Pour la troisième année consécutive, des milliers de personnes ont défilé à Palma de Majorque pour protester contre le tourisme de masse. Les manifestants ont dénoncé une nouvelle fois la pollution, les nuisances et la pénurie de logements due à la surfréquentation de l’île espagnole. Des affrontements avec la police ont fait au moins huit blessés, suite à l’interdiction d’accès à une zone où un manifeste devrait être lu.
Après 2024 et 2025, Majorque a été le théâtre d’une nouvelle manifestation contre le surtourisme. Le dimanche 26 juillet, quelque 25 000 personnes ont défilé dans le centre-ville de Palma, la capitale de l’île espagnole, pour dénoncer les effets du tourisme de masse. Les organisateurs ont choisi cette date parce qu’elle se situe dans la période la plus touristique de l’année, entre fin juillet et début août.
Huit blessés dans des affrontements avec la police
La manifestation de dimanche a débuté dans le calme, au milieu de l’après-midi, sur la Plaza de España, avant de se poursuivre le long des principales artères du centre de Palma, telles que La Rambla, Calle Unió et Passeig del Born. Elle a dégénéré en affrontements avec la police, peu avant la tombée de la nuit, quand les forces de l’ordre ont empêché les protestataires d’accéder à une place où un manifeste devait être lu.
Certains participants à la marche ont pu franchir le cordon de sécurité constitué de barrières en plastique et pénétrer dans l’espace interdit. La police a alors fait usage de balles en caoutchouc pour contenir la foule. Ce qui a entraîné des affrontements au cours desquels au moins huit personnes ont été blessées, dont deux ont été hospitalisées.
Majorque connaît une pénurie de logements à cause de l’afflux massif de touristes
Les organisations à l’origine de la manifestation (associations environnementales, sociales et les syndicats) dénoncent l’essor du tourisme de masse ainsi que la multiplication des locations de vacances, qui aggraveraient la pénurie de logements sur l’île et dégraderaient la qualité de vie des habitants. Elles imputent également au surtourisme des problèmes tels que la pollution, les embouteillages, le bruit et la dégradation des espaces naturels. Pour régler les problèmes générés par la surfréquentation de l’île de Majorque, les collectifs réclament principalement une limitation du nombre de touristes pendant la période estivale.

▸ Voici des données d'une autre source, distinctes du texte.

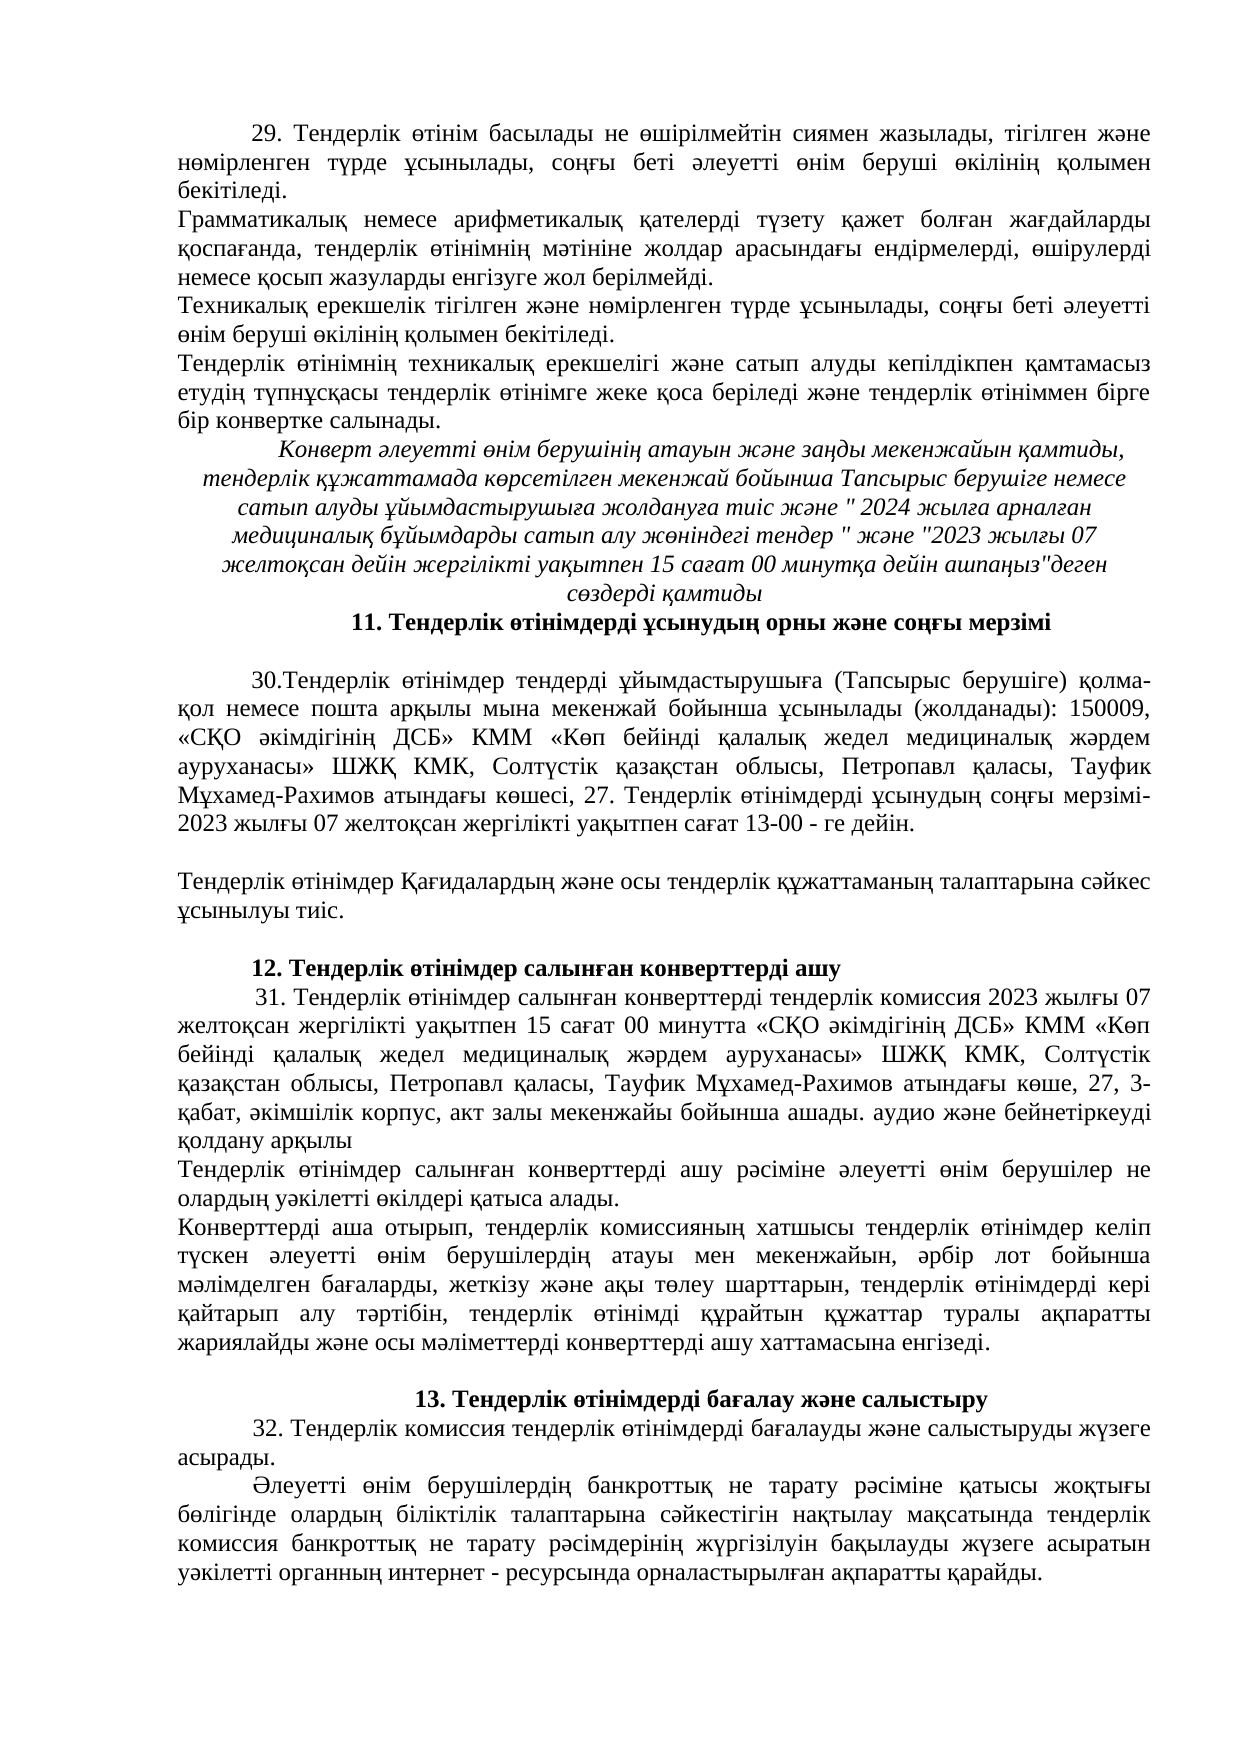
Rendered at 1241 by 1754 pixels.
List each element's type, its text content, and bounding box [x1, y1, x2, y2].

Plusieurs mesures prises par le gouvernement de droite pour contrer le tourisme de masse
En dépit de ses efforts, le gouvernement des îles Baléares, présidé par Marga Prohens (du Parti populaire, droite ou centre-droit), n’a pas pu résoudre le problème du surtourisme. Il a notamment instauré des restrictions d’accès aux îles en voiture particulière, interdit les appartements touristiques et régulé le nombre de navires de croisière dans le port de Palma de Majorque. Les autorités ont également mis en place un Pacte social et politique pour la durabilité. Ce forum de débat social et économique était censé permettre de dégager un consensus sur l’avenir du tourisme aux Baléares.
Majorque accueille par an un nombre de touristes 15 fois plus important que sa population
Mais cette initiative n’a pas permis d’adopter des mesures significatives pour endiguer le surtourisme à Majorque et les autres îles des Baléares (Minorque, Ibiza et Formentera), très prisées des Allemands et des Britanniques. Plusieurs organisations participantes de ce Pacte social se sont retirées, estimant que le gouvernement Prohens instrumentalise cet organe pour se soustraire à toute décision susceptible d’impacter l’avenir du secteur. Pour se défendre, la présidente accuse les partis de gauche qui l’ont précédée de ne pas avoir fait ce qu’il fallait. En 2025, les îles Baléares ont accueilli près de 19 millions de visiteurs – un record – pour un archipel de 1,2 million d’habitants répartis sur quatre îles.